There are prescribed periods of disqualification for certain types of offenses, and a motor carrier who returns a driver to service after a period of disqualification arguably has a duty to monitor that driver more closely. Knowledge of the disqualifying events defined in the regulations may prompt questions for the motor carrier representative during deposition for which he has not been prepared, and counsel may wish to have him agree that the motor carrier will take a driver off the road once it learns of a serious charge, though it has not been put on notice of a formal conviction.

Disqualification of Drivers

1. A motor carrier must not from “knowingly” allow a disqualified driver to operate a CMV.

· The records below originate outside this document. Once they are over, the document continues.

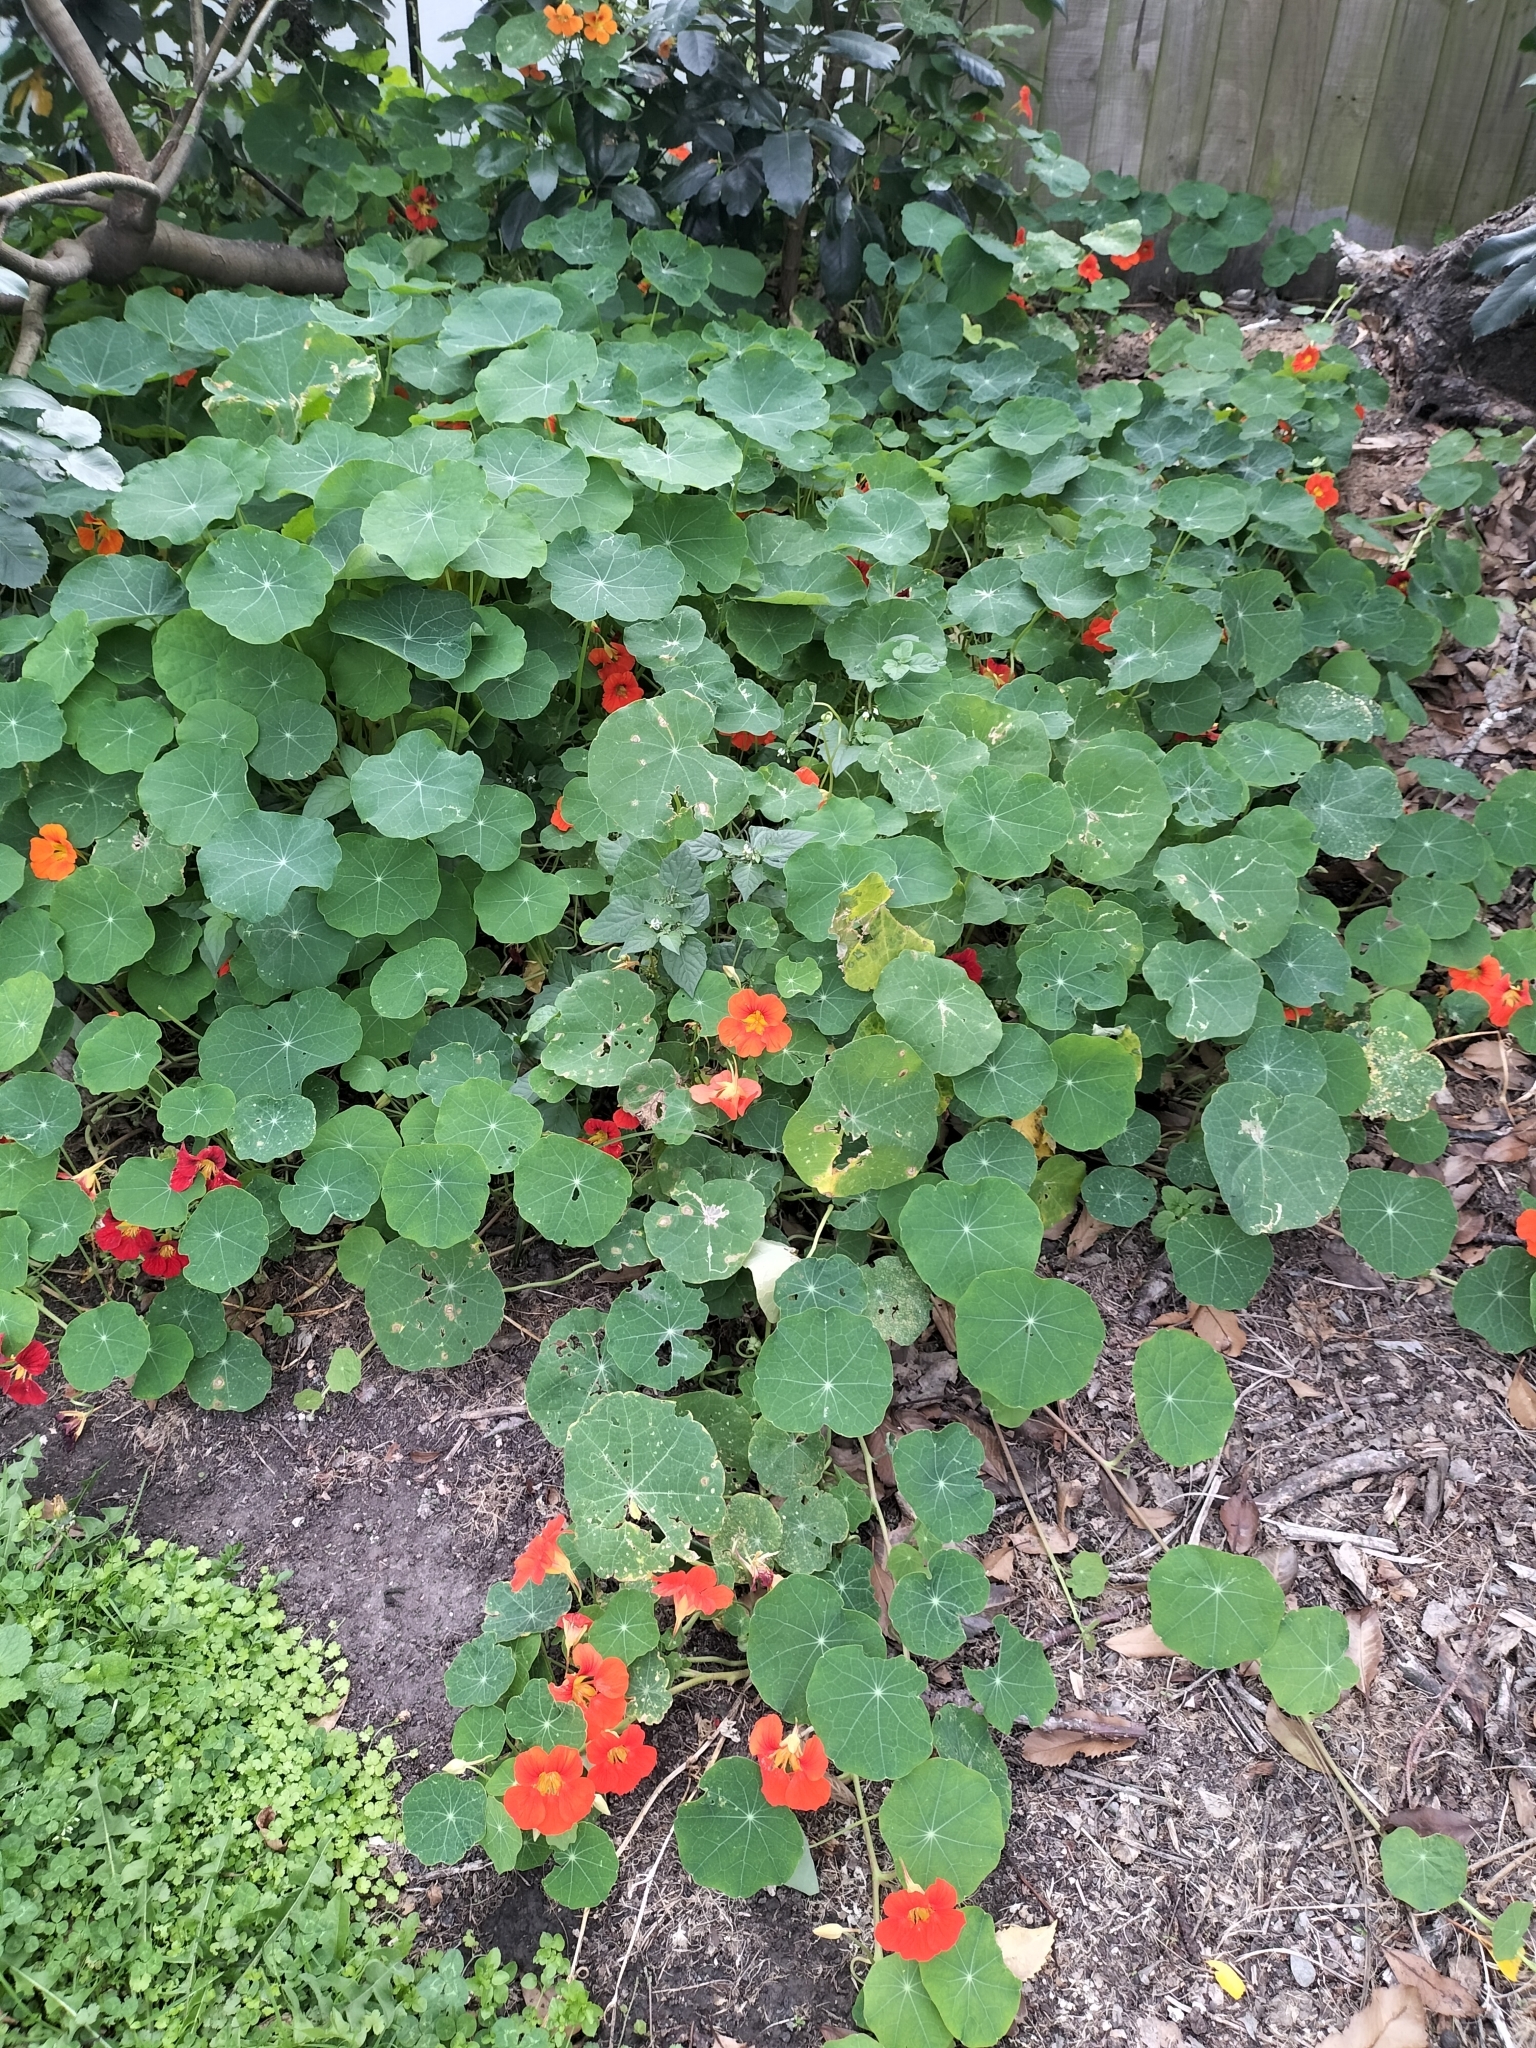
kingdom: Plantae
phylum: Tracheophyta
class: Magnoliopsida
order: Brassicales
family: Tropaeolaceae
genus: Tropaeolum
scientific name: Tropaeolum majus
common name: Nasturtium
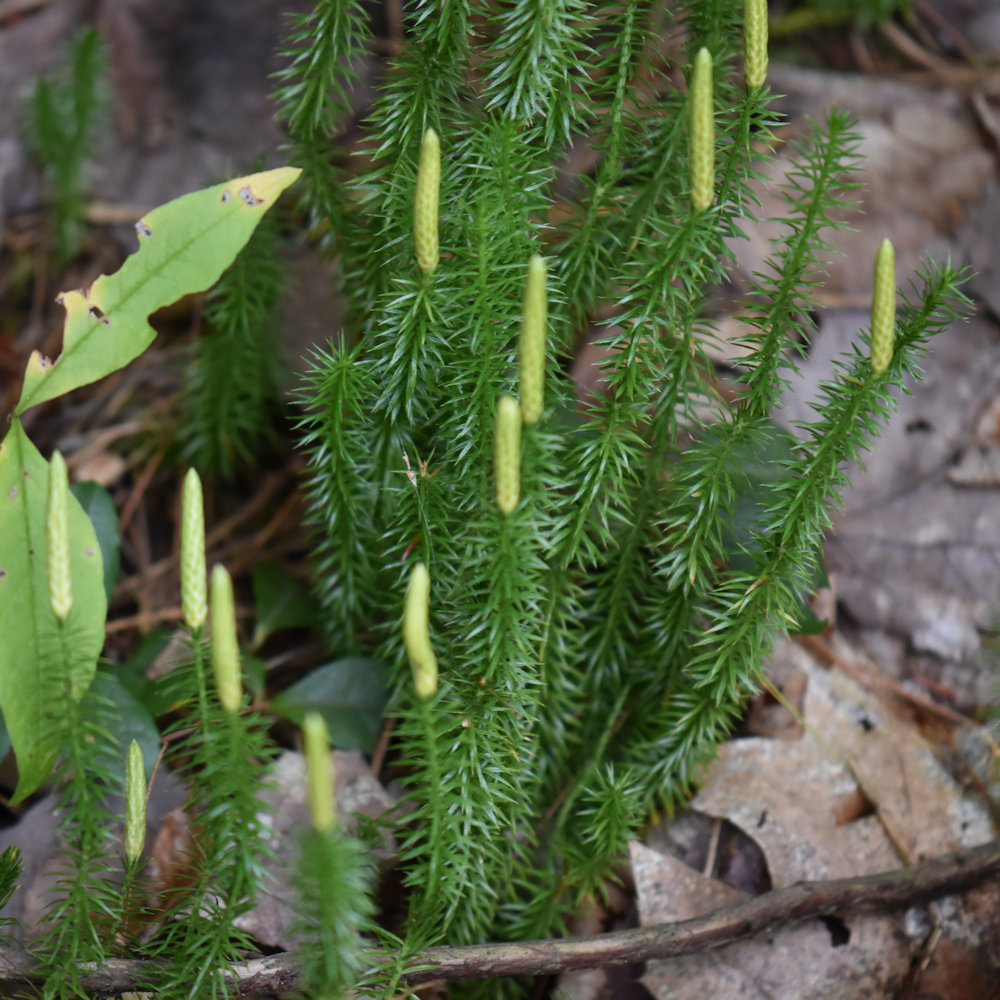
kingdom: Plantae
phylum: Tracheophyta
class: Lycopodiopsida
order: Lycopodiales
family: Lycopodiaceae
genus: Spinulum
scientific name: Spinulum annotinum
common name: Interrupted club-moss
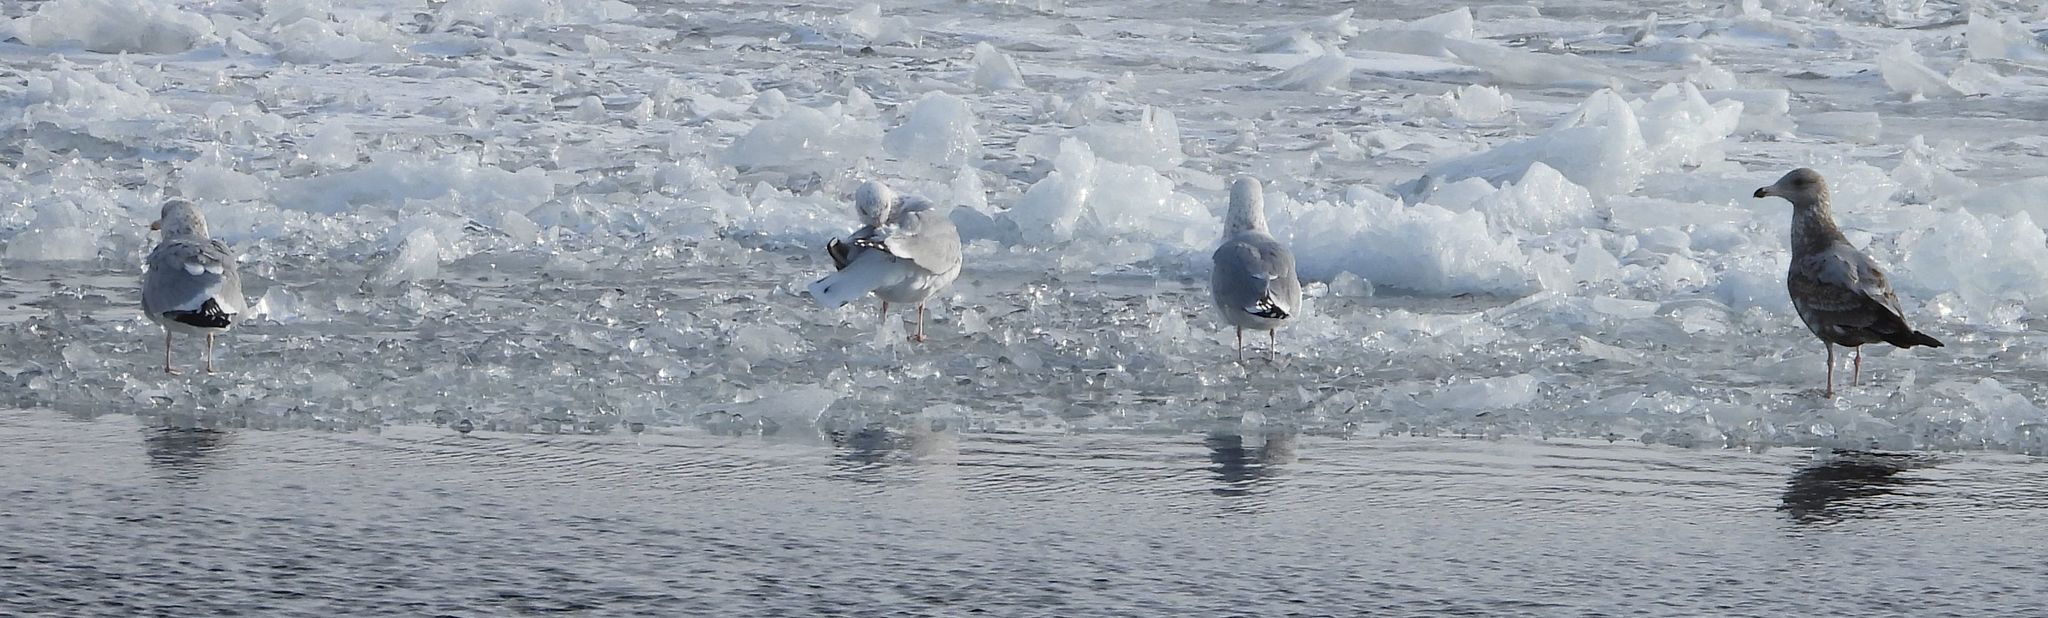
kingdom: Animalia
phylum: Chordata
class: Aves
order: Charadriiformes
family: Laridae
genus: Larus
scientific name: Larus argentatus
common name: Herring gull
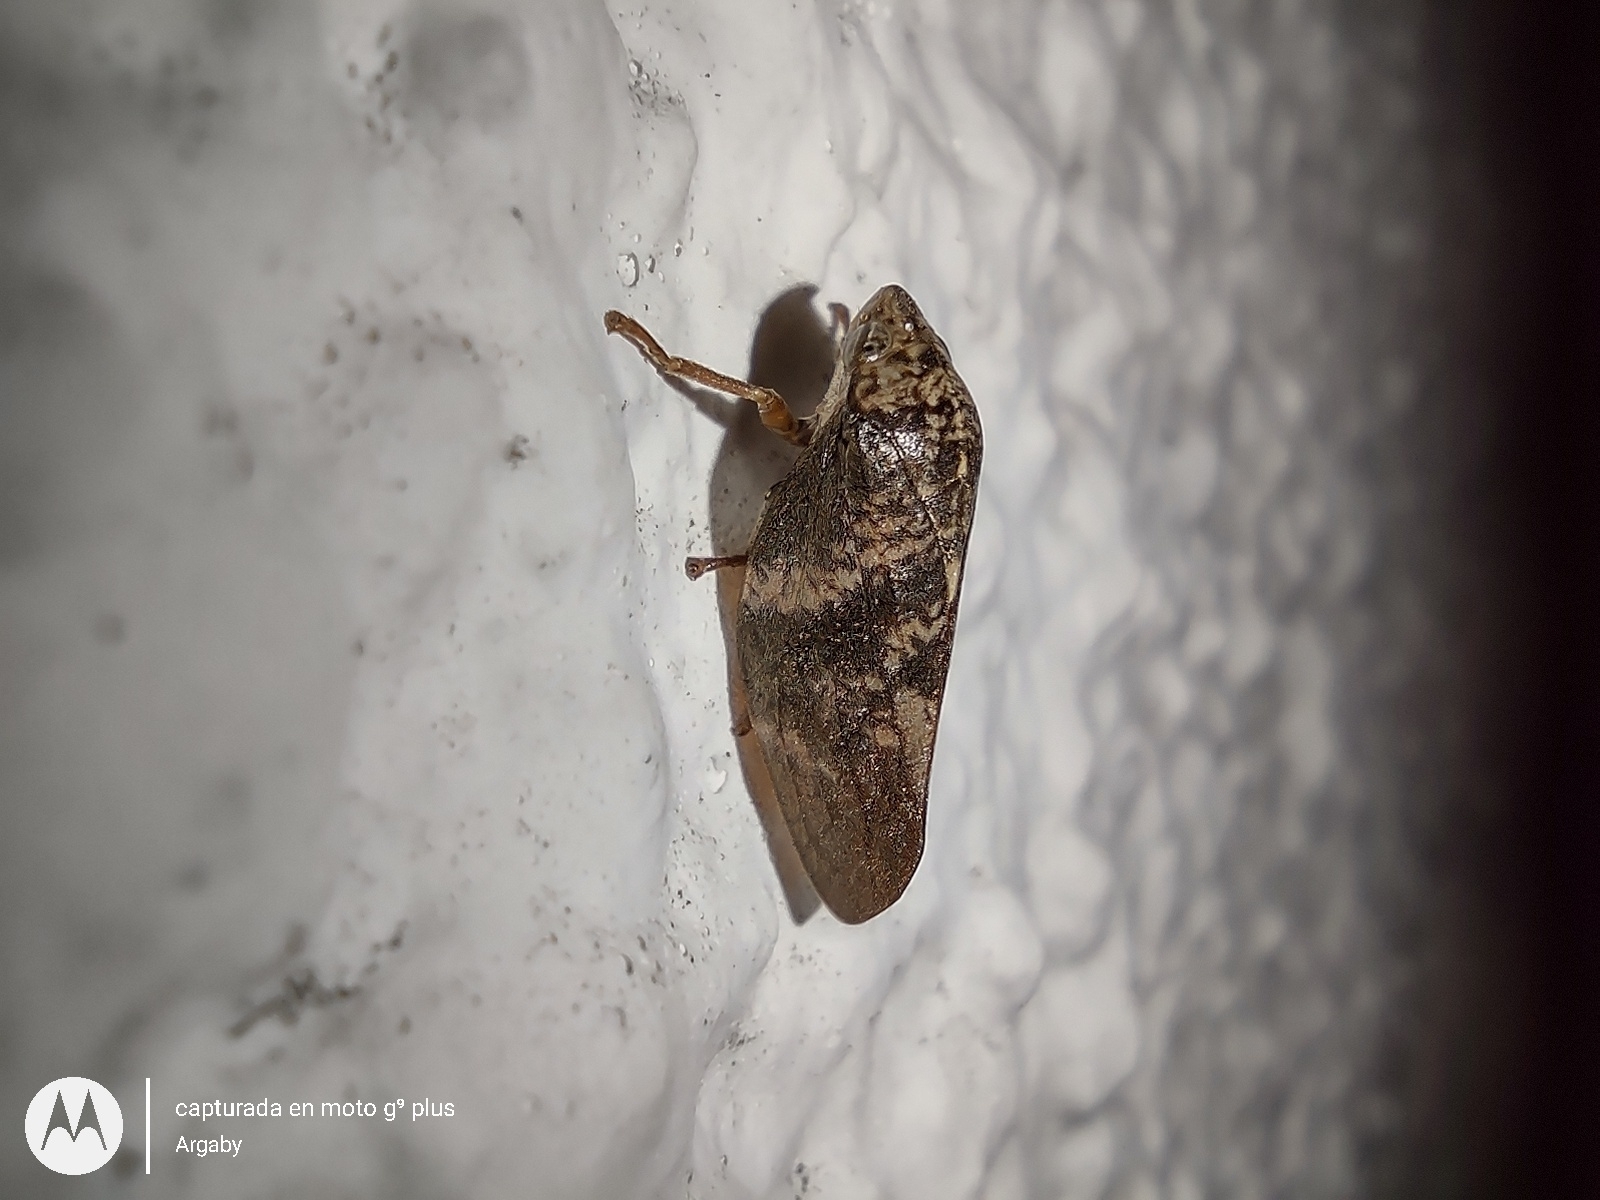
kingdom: Animalia
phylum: Arthropoda
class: Insecta
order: Hemiptera
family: Aphrophoridae
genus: Cephisus
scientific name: Cephisus siccifolius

2. A driver’s conviction for certain “major offenses” will result in disqualification, whether they are committed in a CMV or any motor vehicle. These include:
a. DUI;
b. leaving the scene of an accident, and;
c. the use of a vehicle in the commission of a felony.

3. Other “major offenses” only result in disqualification when committed in a CMV, and these include:
a. DUI of .04 or greater;
b. operating CMV while the driver’s CDL is revoked, suspended, or canceled, and;
c. causing a fatality with a CMV by negligence.

4. A driver’s conviction for certain “serious traffic offenses” will result in disqualification, whether they are committed while in a CMV or any motor vehicle. These include:
a. speeding of fifteen or more miles per hour,
b. reckless driving;
c. improper or erratic lane change;
d. following too closely, and;
e. violating a traffic control device in connection with a fatal accident.

5. Other “serious traffic offenses” only result in disqualification when they are committed in a CMV. These include:
a. driving a CMV without a CDL;
b. driving a CMV without a CDL in the driver’s possession, and;
c. driving a CMV without the proper class of CDL required for that vehicle/passengers/cargo.

6. There are various periods of suspension for first and subsequent major or serious offenses.

7. Certain convictions for railroad crossing violations will result in disqualification only when committed in a CMV, including:
a. failing to slow and check;
b. failing to stop where required to stop before crossing, and;
c. failing to obey a traffic control device or enforcement official at a crossing.

8. A driver will be disqualified if convicted of violating an out-of-service order while operating a CMV. The period of disqualification depends on whether or not hazardous substances were being carried at the time.

9. In each instance, the regulation states that the driver “must” be disqualified. The only exception is a driver who is cited for not having his CDL on his person who produces it to the authority which issued the citation by the court date. In that case, the driver is not considered guilty under the regulations.